When George Karl was on the hot seat last summer, the Kings reportedly looked into hiring Kentucky coach John Calipari.
A few months later, Karl’s job is still insecure, and Calipari still might still be the target.
The belief still is it’s a matter of when, not if, Karl will be removed as the head coach.
If that should happen during this season, the short-term answers are, according to owner Vivek Ranadivé – or sources say – he would like to move Nancy Lieberman into the head-coaching position, making a big splash by having the first female head coach in NBA history. Vlade Divac, the GM is more inclined to fill with Corliss Williamson for the remainder of the season.
But Ranadivé’s biggest dream is to have Kentucky coach John Calipari come out and coach this roster full of Kentucky players.
The belief is that Ranadive will take another run after Calipari plans to make an offer that Calipari simply cannot refuse.
A source with knowledge of the Kings’ thinking directly denied this claim speaking to ProBasketballTalk, saying the Kings have no plans to make any offer to Calipari.
For what it’s worth, Bucher first reported Ranadivé was targeting Michael Malone as coach in 2013. The Kings hired Malone that year, their only offseason coaching hire under Ranadivé’s watch.
Calipari would be a fantastic hire, because all the top high school players would follow him to Sacramento. The Kings would become infused with and talent, creating one of the best – what? That’s not how it works?
Hmmm.
Well.
Calipari has come a long way since he went 72-112 while guiding the late-90s New Jersey Nets, but I’m not convinced he has become an NBA-caliber coach. I might give him a chance if he’s desperate to return to the league, but I wouldn’t make the monster financial offer likely necessary to lure him from Kentucky.
Ranadivé thinks differently than I do, though. He wants to generate buzz, and Calipari would certainly do that. He’s one of the biggest names in basketball.
Would Calipari actually take the job? He seems happy at Kentucky, and he can leverage this interest into a raise from the Wildcats that makes him even happier. But Sacramento has two of his former players in DeMarcus Cousins and Willie Cauley-Stein plus Rajon Rondo, who played at Kentucky before Calipari arrived. Cousins is a franchise talent, and a president-coach dual title would certainly be appealing.
The politics of getting that point are fascinating.
Kings general manager Vlade Divac didn’t hire Karl, and though he said the coach would remain through the rest of this season, Divac has given multiples indications he’s on a different page than Karl. But Divac’s lack of faith in Karl could cost him his own job if Calipari gets front-office control.

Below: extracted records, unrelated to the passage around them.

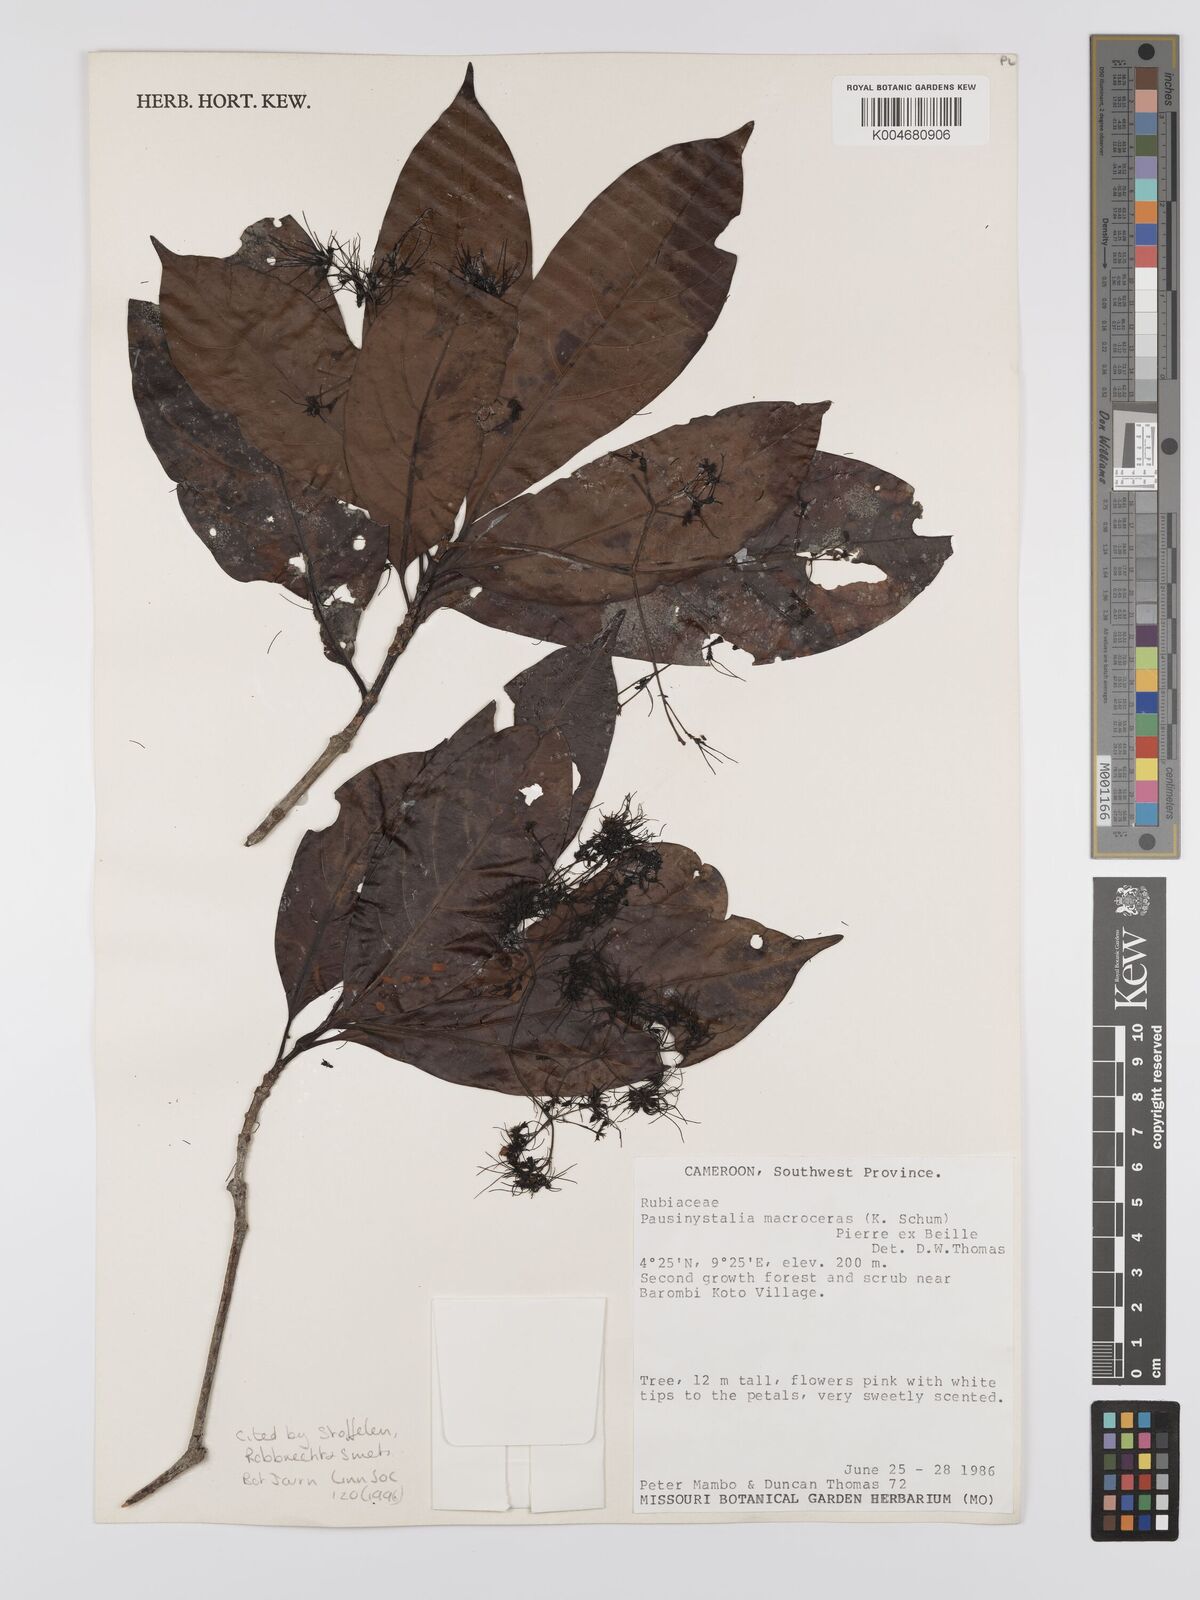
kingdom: Plantae
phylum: Tracheophyta
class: Magnoliopsida
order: Gentianales
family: Rubiaceae
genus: Corynanthe
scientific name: Corynanthe macroceras
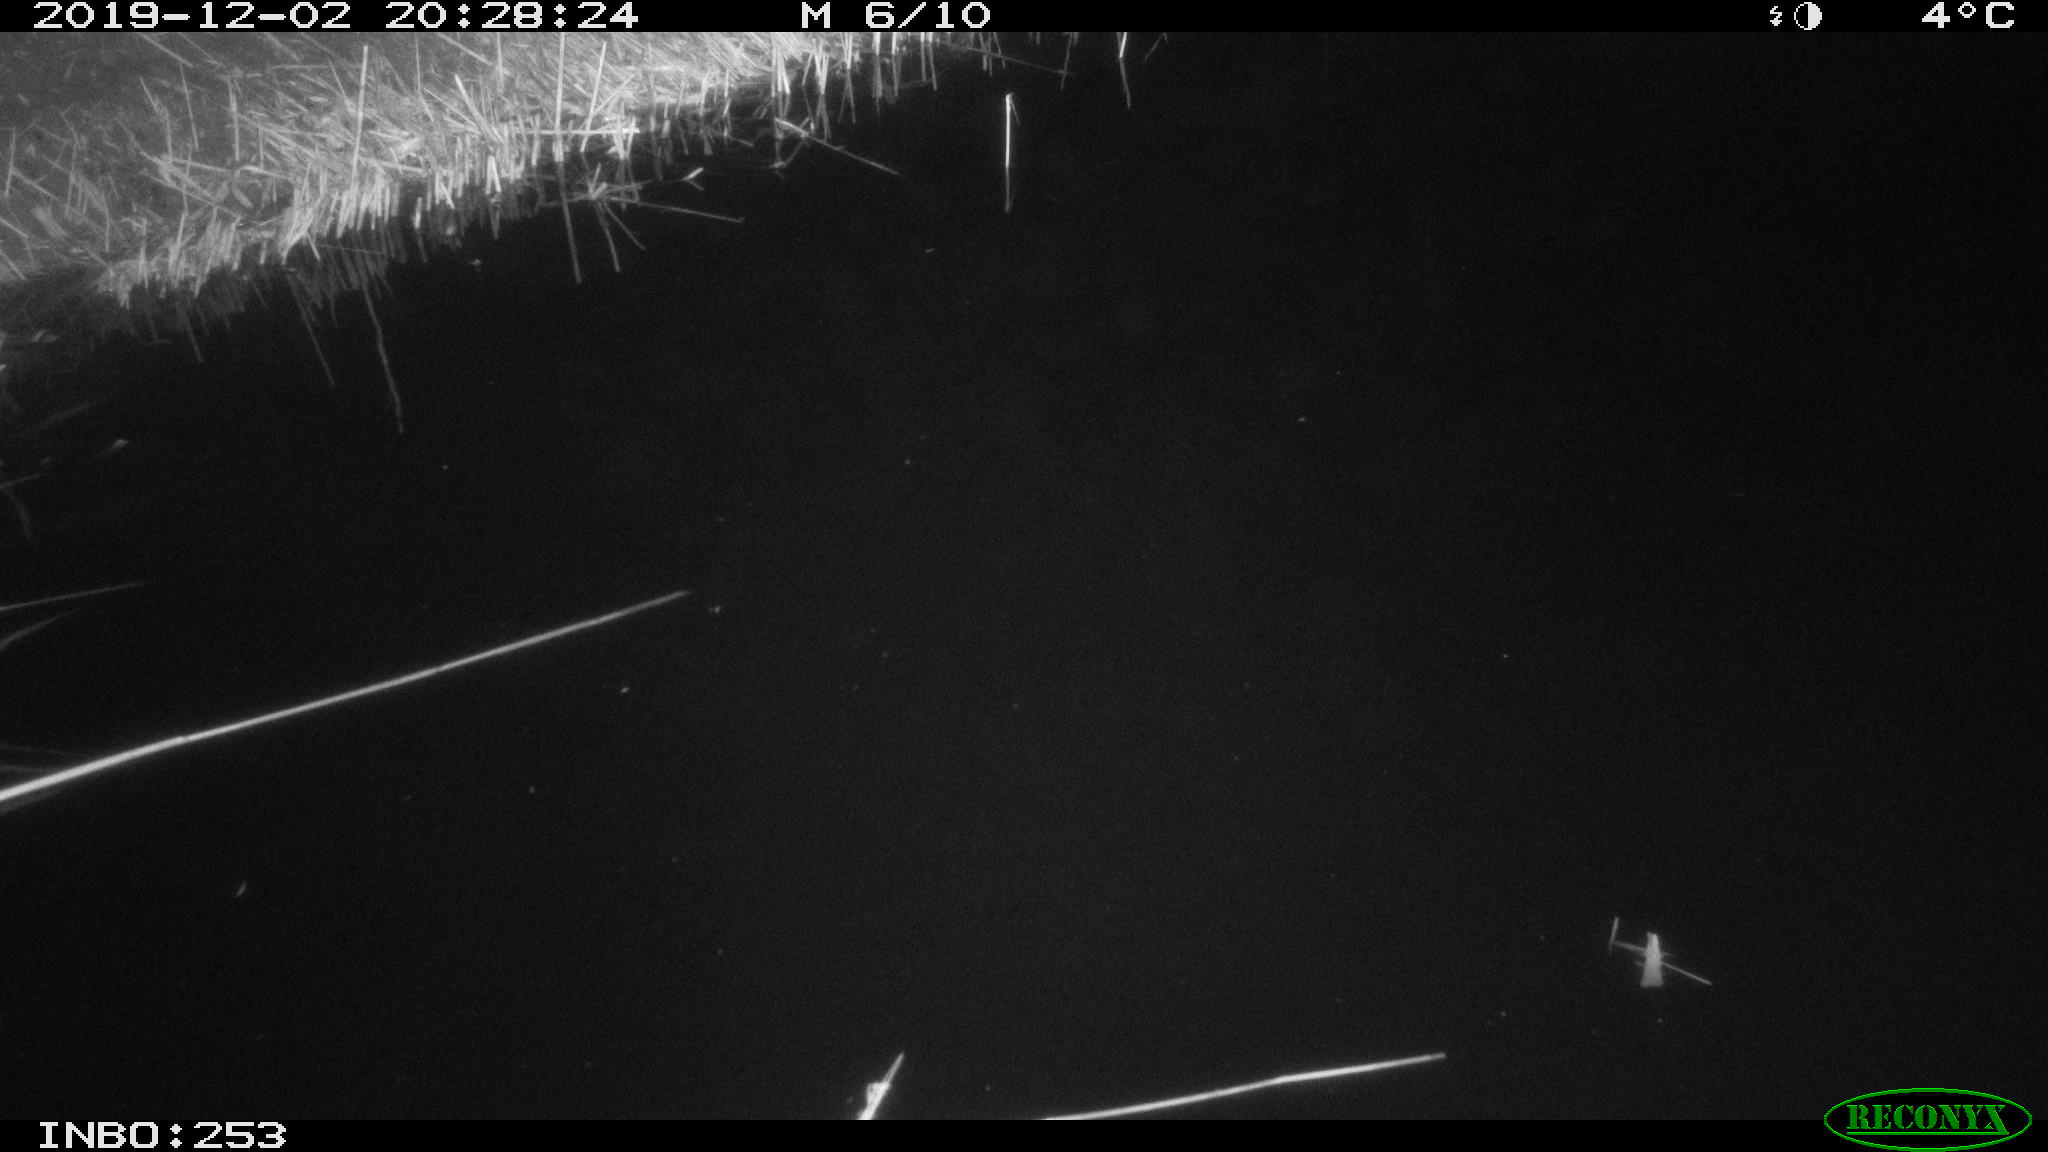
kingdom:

Like with Divac, while Cousins reportedly asked the Kings not to fire Karl now, that doesn’t mean Cousins wants Karl for the long haul. Cousins might just recognize that a midseason shakeup would ensure another lost year. But come the offseason, he could push for Calipari or at least a change from Karl.
The Kings clearly want to build around Cousins. Calipari might just the mentor Cousins needs, someone who can help Cousins become more emotionally mature. Once that happens, Sacramento would truly be on the path to success.
But, at that point, it would be on Calipari to assemble a roster around Cousins. Does that excite anyone besides Calipari? Maybe Calipari is up to the task. Again, I wouldn’t rush to find out.
Lieberman, hired this offseason as the second full-time assistant coach in NBA history, would not be on my short list of potential head coaches. But neither would Williamson. When teams fire a coach midseason, they often must rely on uninspiring alternatives.
Whatever happens, it seems the Kings are quite prepared to part ways with Karl. He was supposed to be the flashy hire, but that has resulted in an 11-19 finish last season and a 4-9 start this season
If Ranadivé wants to turn heads now, Lieberman or Calipari would certainly do the trick.
If the owner wants to win – well, why worry about that? Making a splash is so much easier.